Augmenter le taux de la CSG, c’est prendre le risque d’un processus de mitage comparable à celui qu’a connu l’impôt sur le revenu, dont le produit, qui atteint 72 milliards d’euros, est aujourd’hui inférieur de 26 milliards d’euros à celui de la CSG et se concentre sur les derniers déciles de rémunération.

D’ores et déjà, le débat se porte sur les compensations. Il s’étendra bientôt, à n’en pas douter, aux dérogations.

Que faire pour les travailleurs indépendants, lesquels ne paient pas de cotisations d’assurance chômage et pour qui la CSG porte sur le revenu majoré des cotisations sociales ?

Que faire pour les fonctionnaires, qui n’acquittent ni cotisation maladie ni cotisation chômage, alors qu’il est par ailleurs indispensable de maîtriser la masse salariale publique ?

Que faire pour les retraités, qui bénéficient d’un taux réduit de CSG et ne paient pas de cotisations salariales ?

Très récemment, les praticiens et auxiliaires médicaux se sont avisés que leurs cotisations étaient prises en charge par l’assurance maladie. Faudra-t-il inventer pour eux un système spécifique de compensation ?

Le Gouvernement a annoncé, en guise de compensation pour les retraités, la suppression de la taxe d’habitation pour 80 % des contribuables.
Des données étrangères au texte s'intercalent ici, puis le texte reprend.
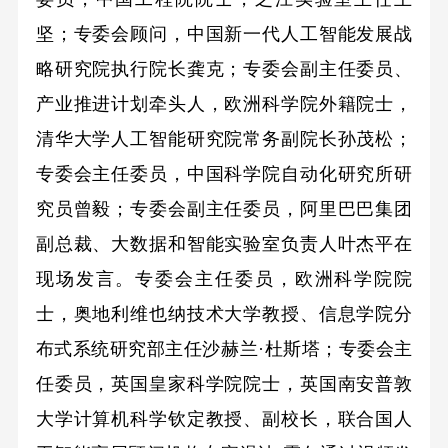
坚；专委会顾问，中国新一代人工智能发展战
略研究院执行院长龚克；专委会副主任委员、
产业推进计划牵头人，欧洲科学院外籍院士，
清华大学人工智能研究院常务副院长孙茂松；
专委会主任委员，中国科学院自动化研究所研
究员曾毅；专委会副主任委员，阿里巴巴集团
副总裁、大数据和智能实验室负责人叶杰平在
现场发言。专委会主任委员，欧洲科学院院
士，奥地利维也纳技术大学教授、信息学院分
布式系统研究部主任沙赫兰·杜斯塔；专委会主
任委员，英国皇家科学院院士，英国南安普敦
大学计算机科学钦定教授、副校长，联合国人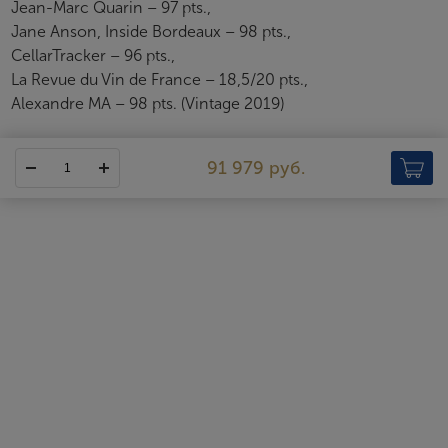
Jean-Marc Quarin – 97 pts.,
Jane Anson, Inside Bordeaux – 98 pts.,
CellarTracker – 96 pts.,
La Revue du Vin de France – 18,5/20 pts.,
Alexandre MA – 98 pts. (Vintage 2019)
91 979 руб.
Chateau Pichon Longueville Baron
Chateau Pichon Longueville Baron — винодельческое хозяйство,
расположившееся на левом берегу Жиронды, в апелласьоне
Пойяк. Когда-то оно было частью более крупного поместья,
основанного в конце XVII века, который также известен как
«великий век» из-за восшествия Людовика XIV на французский
престол. Именно в тот период влиятельный виноторговец
Пьер де Мазур де Розан купил виноградники рядом со
знаменитым Chateau Latour и основал поместье. Вскоре шато
в качестве приданого перешло к его дочери Терезе, вышедшей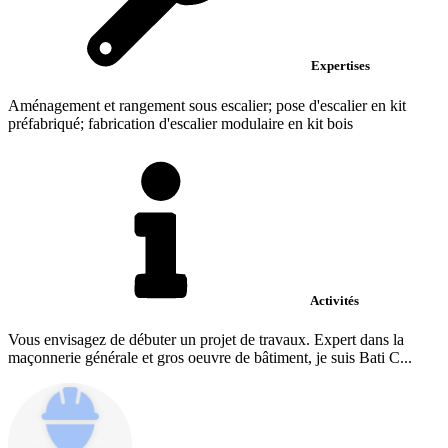
Expertises
Aménagement et rangement sous escalier; pose d'escalier en kit
préfabriqué; fabrication d'escalier modulaire en kit bois
Activités
Vous envisagez de débuter un projet de travaux. Expert dans la
maçonnerie générale et gros oeuvre de bâtiment, je suis Bati C...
L’expérience de la suppression de la demi-part des veuves nous enseigne que les compensations indirectes ne touchent jamais exactement les mêmes cibles.

Il a également annoncé un élargissement du champ des bénéficiaires de l’assurance chômage, dont le régime aura accumulé une dette de 40 milliards d’euros à l’horizon 2020 et qui serait également, bien qu’il s’agisse d’un risque contributif, financé par une affectation de CSG.

Messieurs les ministres, le financement de la protection sociale est loin d’être un jardin à la française avec des prélèvements simples, clairs et compréhensibles par tous.

Dans un paysage fiscal d’une rare complexité où impôts et cotisations se confondent dans leurs modalités et leurs objectifs, les prélèvements ne seront légitimes et acceptés que s’ils sont compris. Les impôts financent la solidarité ; les cotisations financent les risques contributifs. La transformation annoncée du CICE offre l’occasion de mettre en œuvre ce principe par la suppression des cotisations familiales, qui pèsent encore sur les salaires.

La CSG, dont le produit devrait être de 98 milliards d’euros cette année, répond aux critères de la recette idéale en tant qu’impôt de la sécurité sociale : produit stable, assiette large, niches fiscales encore limitées et objectif clair. Portée à 9, 2 % ou à 9, 7 % avec la CRDS, avec des affectataires multiples, elle ne répondrait plus à ces critères.

Vous l’aurez compris, messieurs les ministres, pour une diversification des ressources de la protection sociale, notre préférence va à une taxation de la consommation, dont l’assiette s’est toujours maintenue pendant la crise, qui assure un prélèvement progressif grâce aux taux réduits de TVA et permet de taxer les produits importés, au moment où l’offre de notre économie peine à répondre à la demande des consommateurs.